[Collected data entries]
_ _ _ _ _

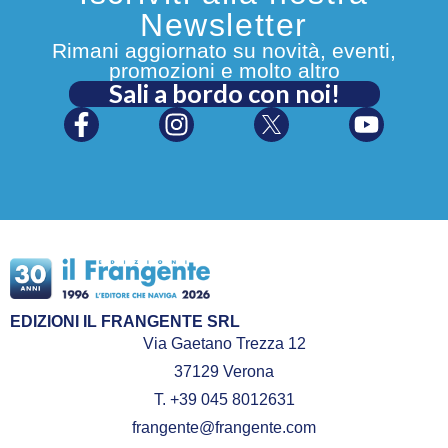
Newsletter
Rimani aggiornato su novità, eventi,
promozioni e molto altro
Sali a bordo con noi!
EDIZIONI IL FRANGENTE SRL
Via Gaetano Trezza 12
37129 Verona
T. +39 045 8012631
frangente@frangente.com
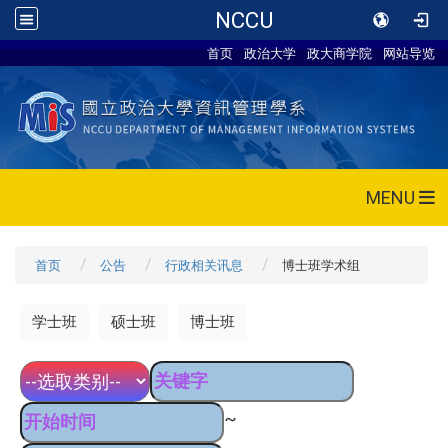
NCCU
首页
政治大学
政大商学院
网站导览
MENU
首页
公告
行政相关讯息
博士班学术组
学士班
硕士班
博士班
~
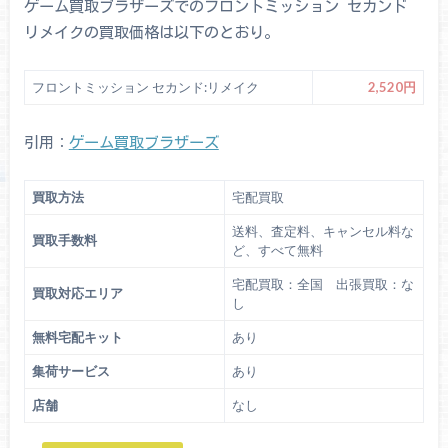
ゲーム買取ブラザーズでのフロントミッション セカンド
リメイクの買取価格は以下のとおり。
フロントミッション セカンド:リメイク
2,520円
引用：
ゲーム買取ブラザーズ
買取方法
宅配買取
送料、査定料、キャンセル料な
買取手数料
ど、すべて無料
宅配買取：全国 出張買取：な
買取対応エリア
し
無料宅配キット
あり
集荷サービス
あり
店舗
なし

_ _ _ _ _

WHAT THE TASK ASKS
Quote every line of the listing word for word, leaving out the pictures.

RESPONSE BELOW
Newsletter
Rimani aggiornato su novità, eventi,
promozioni e molto altro
Sali a bordo con noi!
EDIZIONI IL FRANGENTE SRL
Via Gaetano Trezza 12
37129 Verona
T. +39 045 8012631
frangente@frangente.com
NCCU
首页
政治大学
政大商学院
网站导览
MENU
首页
公告
行政相关讯息
博士班学术组
学士班
硕士班
博士班
~
ゲーム買取ブラザーズでのフロントミッション セカンド
リメイクの買取価格は以下のとおり。
フロントミッション セカンド:リメイク
2,520円
引用：
ゲーム買取ブラザーズ
買取方法
宅配買取
送料、査定料、キャンセル料な
買取手数料
ど、すべて無料
宅配買取：全国 出張買取：な
買取対応エリア
し
無料宅配キット
あり
集荷サービス
あり
店舗
なし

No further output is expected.